The holocaust has deeply affected my family. My parents were born in 1946, and I remember sitting in my great-aunt’s kitchen in Tel Aviv as a young child, seeing the numbers tattooed on her arm and asking my father, “Why?” She was in the camps. She did not have her own children or grandchildren. I had no aunts or uncles or cousins to play with, because the Nazis experimented on her and she could not have children. This hollow shell cast a dark spectre over my family—all the relatives I never met or who never survived, and the children they never had.

That is my living memory of what happened, and it is seared into me when I make my own political judgments or when I make decisions about the genocide happening now to the Rohingya or the Yazidis, or elsewhere around the world. It also happens when I think about decisions more locally. We sit in a place of tolerance and pluralism. We call those on the other side of the House “hon. Members”, and they are our opponents, not our enemies. We should be grateful for our democracy and for how this place operates. We need that same political culture everywhere: in our parties, on the streets, in our schools, and in our workplaces.

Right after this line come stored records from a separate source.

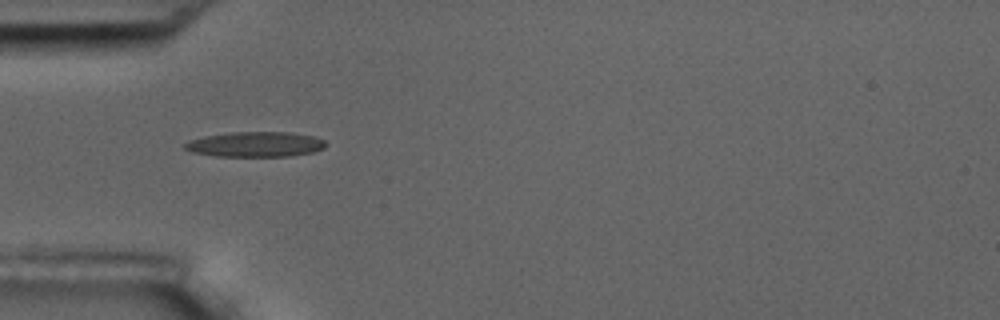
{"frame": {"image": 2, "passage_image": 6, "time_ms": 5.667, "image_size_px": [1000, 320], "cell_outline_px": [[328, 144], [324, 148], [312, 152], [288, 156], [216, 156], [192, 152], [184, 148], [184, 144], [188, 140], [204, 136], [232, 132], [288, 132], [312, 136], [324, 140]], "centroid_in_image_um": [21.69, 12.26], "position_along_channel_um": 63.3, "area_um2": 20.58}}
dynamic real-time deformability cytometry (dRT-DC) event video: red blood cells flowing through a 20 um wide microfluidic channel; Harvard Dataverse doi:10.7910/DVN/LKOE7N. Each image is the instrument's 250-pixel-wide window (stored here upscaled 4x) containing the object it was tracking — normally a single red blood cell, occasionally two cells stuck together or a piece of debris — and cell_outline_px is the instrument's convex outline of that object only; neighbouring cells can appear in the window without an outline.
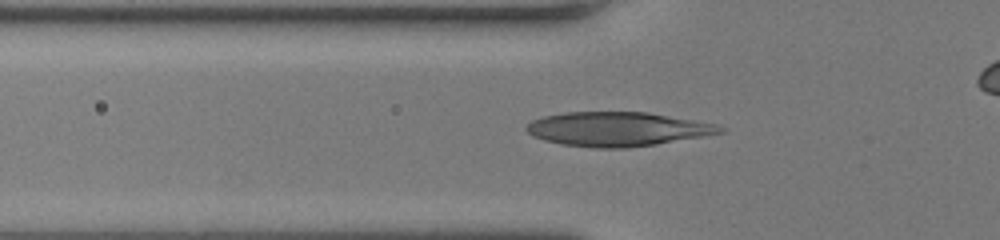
{"species": "human", "species_latin": "Homo sapiens", "temperature_condition": "room temperature", "stored_images_in_passage": 29, "camera_frame_rate_fps": 3000, "um_per_image_px": 0.085, "donor": {"sex": "female"}, "frame": {"image": 1, "passage_image": 2, "time_ms": 0.333, "image_size_px": [1000, 240], "cell_outline_px": [[728, 128], [724, 132], [656, 144], [628, 148], [592, 148], [560, 144], [544, 140], [532, 136], [524, 128], [532, 120], [544, 116], [568, 112], [648, 112], [716, 124]], "centroid_in_image_um": [52.46, 10.97], "position_along_channel_um": 73.3, "area_um2": 38.55}}
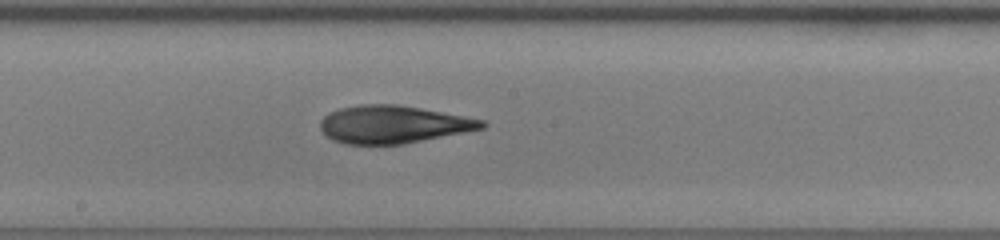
{"frame": {"image": 2, "passage_image": 12, "time_ms": 3.667, "image_size_px": [1000, 240], "cell_outline_px": [[488, 124], [484, 128], [404, 144], [344, 144], [332, 140], [320, 128], [320, 120], [328, 112], [340, 108], [360, 104], [396, 104], [420, 108], [464, 116], [484, 120]], "centroid_in_image_um": [33.4, 10.57], "position_along_channel_um": 214.8, "area_um2": 35.43}}
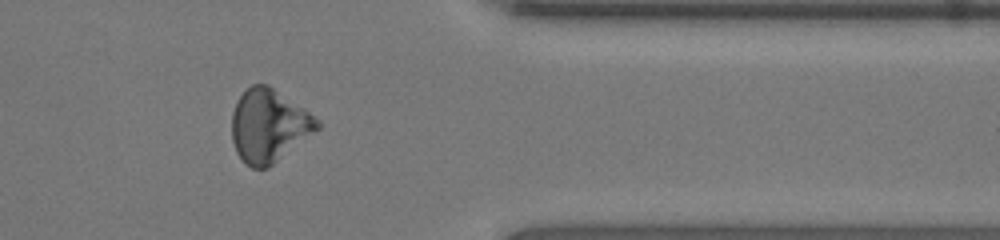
{"frame": {"image": 3, "passage_image": 25, "time_ms": 8.0, "image_size_px": [1000, 240], "cell_outline_px": [[320, 128], [268, 168], [252, 168], [244, 164], [236, 152], [232, 140], [232, 112], [236, 100], [252, 84], [268, 84], [320, 120]], "centroid_in_image_um": [22.83, 10.7], "position_along_channel_um": 388.6, "area_um2": 36.24}}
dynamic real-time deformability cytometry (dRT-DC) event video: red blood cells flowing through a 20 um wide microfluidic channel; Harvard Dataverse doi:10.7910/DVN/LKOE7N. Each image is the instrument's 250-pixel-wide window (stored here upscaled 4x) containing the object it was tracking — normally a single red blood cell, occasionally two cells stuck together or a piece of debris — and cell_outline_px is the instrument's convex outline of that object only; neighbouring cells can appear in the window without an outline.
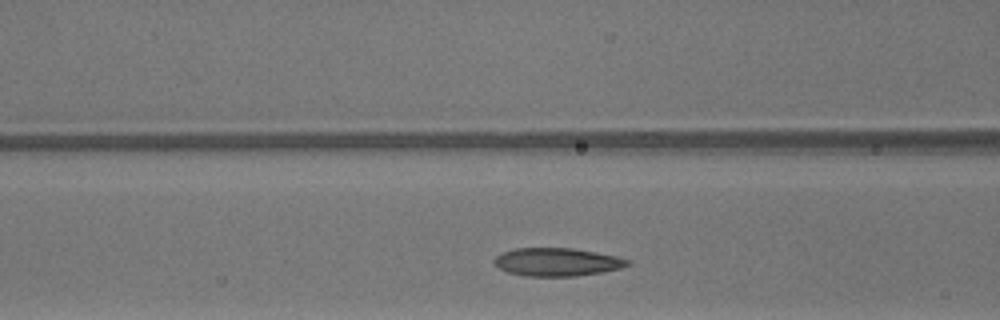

Every day, I try to work with that memory of my family and the dark spectre of the holocaust. I try to take that into all my experiences and all my dealings with people. I try to be tolerant towards them, but when intolerance comes and they have a message of hate, I try to face it down and stand up to it by saying, “I do not accept what you have to say. You are wrong.” I first try to educate, but then I try to use the power of the state and the power we have to ensure that those people do not come forward. We sit beneath the plaque to Jo Cox and remember that she was struck down by these same people on the far right. It is our duty here in this place, and the duty of everyone in this country, to stand up for tolerance and pluralism and to act against intolerance and extremism.